Faith

Taking the Gospel of Jesus Christ to MS-13

Virginia Lt. Gov. Ralph Northam speaks to volunteers ready to canvas neighborhoods in Roanoke on Nov. 6, 2017. (Erica Yoon/The Roanoke Times via AP)

The Apostle Paul wrote most of the New Testament. Yet, the first time we are introduced to Paul in Acts 7, he’s overseeing the execution of Stephen, Christianity’s first recorded martyr. While reading Danny Gold’s story in Longreads about the “Pastor’s” ministry among the notorious gangs of El Salvador, I thought about how the Apostle Paul’s murderous past didn’t prevent the Holy Spirit from using him for God’s glory and the spread of Christ’s Kingdom.

Not much information is given about the man called the “Pastor,” but the world that writer Danny Gold enters with him is vividly described in the article titled “The Redemption of MS-13.” And in that world of violence, death, and hopelessness, the reader is introduced to another pastor: William Arias, an ex-gang member.

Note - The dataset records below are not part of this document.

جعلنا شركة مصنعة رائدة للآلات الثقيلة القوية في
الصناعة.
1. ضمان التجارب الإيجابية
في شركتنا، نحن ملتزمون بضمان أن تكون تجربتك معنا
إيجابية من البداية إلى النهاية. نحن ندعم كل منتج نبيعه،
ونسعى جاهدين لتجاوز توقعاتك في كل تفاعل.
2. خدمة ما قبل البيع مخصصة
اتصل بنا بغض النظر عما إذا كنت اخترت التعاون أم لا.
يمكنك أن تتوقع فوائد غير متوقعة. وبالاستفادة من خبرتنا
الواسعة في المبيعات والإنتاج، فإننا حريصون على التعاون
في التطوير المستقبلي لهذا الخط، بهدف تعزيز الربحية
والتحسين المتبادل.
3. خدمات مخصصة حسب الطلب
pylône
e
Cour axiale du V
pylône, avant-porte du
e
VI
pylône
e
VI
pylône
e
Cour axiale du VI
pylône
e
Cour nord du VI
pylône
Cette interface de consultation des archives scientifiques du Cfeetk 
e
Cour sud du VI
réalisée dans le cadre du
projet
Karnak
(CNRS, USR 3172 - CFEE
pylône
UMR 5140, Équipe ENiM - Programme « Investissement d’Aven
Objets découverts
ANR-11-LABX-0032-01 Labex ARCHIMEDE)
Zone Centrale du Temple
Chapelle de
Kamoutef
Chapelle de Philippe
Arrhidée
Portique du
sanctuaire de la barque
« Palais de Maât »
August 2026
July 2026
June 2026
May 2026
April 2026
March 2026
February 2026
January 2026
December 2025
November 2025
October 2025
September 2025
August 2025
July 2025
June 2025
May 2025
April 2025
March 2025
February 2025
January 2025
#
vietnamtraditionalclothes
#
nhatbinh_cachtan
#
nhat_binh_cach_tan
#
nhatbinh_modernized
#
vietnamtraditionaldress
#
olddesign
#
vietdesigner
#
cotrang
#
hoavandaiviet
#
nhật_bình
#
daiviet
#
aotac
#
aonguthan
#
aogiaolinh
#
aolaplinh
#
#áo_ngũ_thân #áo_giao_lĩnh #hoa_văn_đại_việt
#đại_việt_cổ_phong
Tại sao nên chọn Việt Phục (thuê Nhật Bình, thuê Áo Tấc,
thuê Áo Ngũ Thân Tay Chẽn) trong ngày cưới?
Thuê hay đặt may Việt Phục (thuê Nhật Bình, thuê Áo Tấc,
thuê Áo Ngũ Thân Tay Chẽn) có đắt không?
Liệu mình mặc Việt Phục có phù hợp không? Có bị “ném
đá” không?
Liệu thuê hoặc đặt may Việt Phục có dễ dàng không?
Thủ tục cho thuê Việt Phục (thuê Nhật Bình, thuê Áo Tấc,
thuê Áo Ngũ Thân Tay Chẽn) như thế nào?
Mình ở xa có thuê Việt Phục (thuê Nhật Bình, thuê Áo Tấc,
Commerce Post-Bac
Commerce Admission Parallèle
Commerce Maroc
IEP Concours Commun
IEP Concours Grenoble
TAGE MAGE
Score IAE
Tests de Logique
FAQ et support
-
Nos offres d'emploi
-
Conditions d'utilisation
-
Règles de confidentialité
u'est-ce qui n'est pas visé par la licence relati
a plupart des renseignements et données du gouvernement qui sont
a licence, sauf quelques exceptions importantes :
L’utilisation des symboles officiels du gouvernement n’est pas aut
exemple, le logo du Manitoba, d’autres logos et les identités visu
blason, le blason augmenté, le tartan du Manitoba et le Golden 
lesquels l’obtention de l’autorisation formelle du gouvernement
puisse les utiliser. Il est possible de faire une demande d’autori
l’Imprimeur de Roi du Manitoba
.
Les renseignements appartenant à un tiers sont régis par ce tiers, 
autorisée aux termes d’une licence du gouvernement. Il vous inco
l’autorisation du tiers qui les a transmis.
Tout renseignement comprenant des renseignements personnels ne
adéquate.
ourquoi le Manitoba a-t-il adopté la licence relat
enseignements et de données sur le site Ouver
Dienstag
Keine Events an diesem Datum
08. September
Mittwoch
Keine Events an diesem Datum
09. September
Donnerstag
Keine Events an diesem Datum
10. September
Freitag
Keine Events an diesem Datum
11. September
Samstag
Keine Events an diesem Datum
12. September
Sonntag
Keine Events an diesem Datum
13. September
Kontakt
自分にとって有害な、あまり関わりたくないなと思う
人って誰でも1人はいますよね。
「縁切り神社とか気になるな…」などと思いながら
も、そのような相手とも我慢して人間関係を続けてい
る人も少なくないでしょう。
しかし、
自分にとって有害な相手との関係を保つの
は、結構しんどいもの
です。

Pastor Arias’ story as a drug-addicted ex-gang member who spent time in prison only to find salvation through repentance of sin and faith in Jesus is the stuff of Christian movies in the States, but Pastor Arias is more concerned about the souls of gang members than he is in cashing in on his incredible past. Describing Pastor Arias, Gold writes:

The letters ‘M’ and ‘S’ are tattooed on [Arias’] forehead. Two teardrops are under his left eye, and there’s a spider web behind his right ear. Beneath his collared shirt and blazer, across his prodigious stomach, are a host of other MS-13 tattoos including a fairly large hand doing the devil’s horn fingers that has become the gang’s signature hand sign.

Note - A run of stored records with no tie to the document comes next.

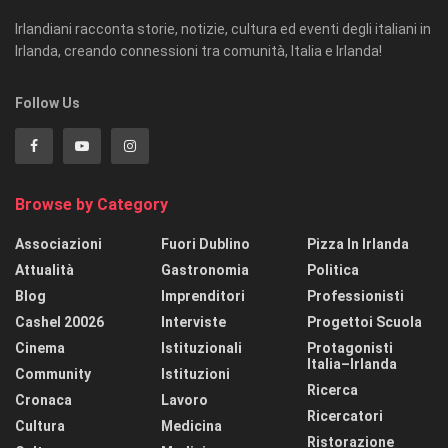
Irlandiani racconta storie, notizie, cultura ed eventi degli italiani in
Irlanda, creando connessioni tra comunità, Italia e Irlanda!
Follow Us
Browse by Category
Associazioni
Fuori Dublino
Pizza In Irlanda
Attualità
Gastronomia
Politica
Blog
Imprenditori
Professionisti
Cashel 20026
Interviste
Progettoi Scuola
Cinema
Istituzionali
Protagonisti
Italia–Irlanda
Community
Istituzioni
Ricerca
Cronaca
Lavoro
Ricercatori
Cultura
Medicina
Ristorazione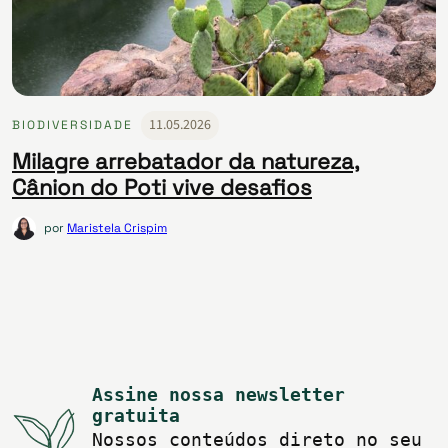
11.05.2026
BIODIVERSIDADE
Milagre arrebatador da natureza,
Cânion do Poti vive desafios
por
Maristela Crispim
Assine nossa newsletter
gratuita
Nossos conteúdos direto no seu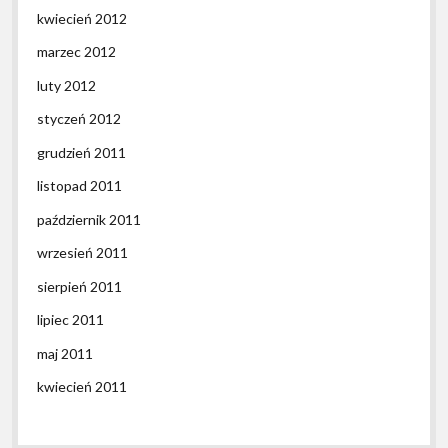
kwiecień 2012
marzec 2012
luty 2012
styczeń 2012
grudzień 2011
listopad 2011
październik 2011
wrzesień 2011
sierpień 2011
lipiec 2011
maj 2011
kwiecień 2011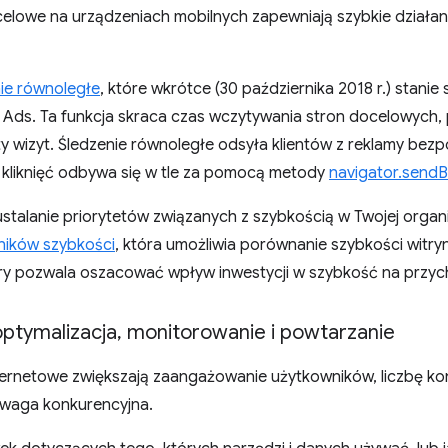
celowe na urządzeniach mobilnych zapewniają szybkie działan
ie równoległe
, które wkrótce (30 października 2018 r.) stani
Ads. Ta funkcja skraca czas wczytywania stron docelowych, 
 wizyt. Śledzenie równoległe odsyła klientów z reklamy be
y kliknięć odbywa się w tle za pomocą metody
navigator.send
ustalanie priorytetów związanych z szybkością w Twojej organi
ników szybkości
, która umożliwia porównanie szybkości witryn
óry pozwala oszacować wpływ inwestycji w szybkość na przych
ptymalizacja
,
monitorowanie i powtarzanie
rnetowe zwiększają zaangażowanie użytkowników, liczbę konwe
ewaga konkurencyjna.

Having been “jumped into” MS-13 in 1990 when he was 11 years old, only getting out 15 years later, Pastor Arias understands the psychology of gang membership like few other humans. The control that MS-13 and its rival gangs exert over the communities of El Salvador is frightening. The article explains that in a country with a population of just over 6 million, there are over 60,000 gang members and another 500,00+ that are under the control of the gangs.

Having escaped that violent control, Pastor Arias now spends his time ministering to communities suffering under gang oppression and sharing the gospel with gang members, calling them to repent and believe in Jesus. Interestingly, the article points out that salvation is the only way out for gang members:

As Pastor Arias explains to us, “It’s the only way out of the gang since the gang has only three exits: One is prison, two is a hospital, and three is death. The only way out alive is through God, and the gangs know perfectly that there isn’t another way.”

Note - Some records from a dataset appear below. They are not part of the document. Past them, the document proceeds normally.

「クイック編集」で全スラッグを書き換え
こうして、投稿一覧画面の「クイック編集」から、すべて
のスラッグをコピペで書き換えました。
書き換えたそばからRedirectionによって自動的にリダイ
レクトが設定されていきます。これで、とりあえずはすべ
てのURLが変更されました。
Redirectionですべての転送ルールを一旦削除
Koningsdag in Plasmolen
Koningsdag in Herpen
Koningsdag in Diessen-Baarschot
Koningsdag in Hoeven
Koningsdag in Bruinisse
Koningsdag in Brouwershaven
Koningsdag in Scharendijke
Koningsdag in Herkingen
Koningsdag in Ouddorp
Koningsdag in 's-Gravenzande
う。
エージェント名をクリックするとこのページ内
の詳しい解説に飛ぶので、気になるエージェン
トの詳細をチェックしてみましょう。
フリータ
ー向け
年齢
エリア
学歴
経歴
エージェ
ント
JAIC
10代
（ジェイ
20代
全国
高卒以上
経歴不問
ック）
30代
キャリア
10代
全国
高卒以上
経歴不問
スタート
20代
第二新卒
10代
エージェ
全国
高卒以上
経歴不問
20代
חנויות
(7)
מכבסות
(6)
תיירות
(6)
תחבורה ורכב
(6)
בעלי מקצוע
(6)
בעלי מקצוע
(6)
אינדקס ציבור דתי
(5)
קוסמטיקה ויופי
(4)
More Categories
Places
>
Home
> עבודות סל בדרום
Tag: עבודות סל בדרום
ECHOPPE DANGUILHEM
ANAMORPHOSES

Of course, once out, converted ex-gang members must live out their faith to be taken seriously and avoid the consequences suffered by those who attempt to leave the gangs. Gold writes that if a former gang member “is seen out hitting on women at a bar or drinking or doing drugs, anything that may give cause to suspect the commitment to living a pure lifestyle, it can set them up for a death sentence.”

The article is fascinating, encouraging, and long. However, don’t allow the length keep you from reading it. Gold’s well-written reporting about how the gospel of Jesus Christ is transforming members of MS-13 will cause you to praise God for how He is keeping his promise to create a new nation out of all tribes and tongues.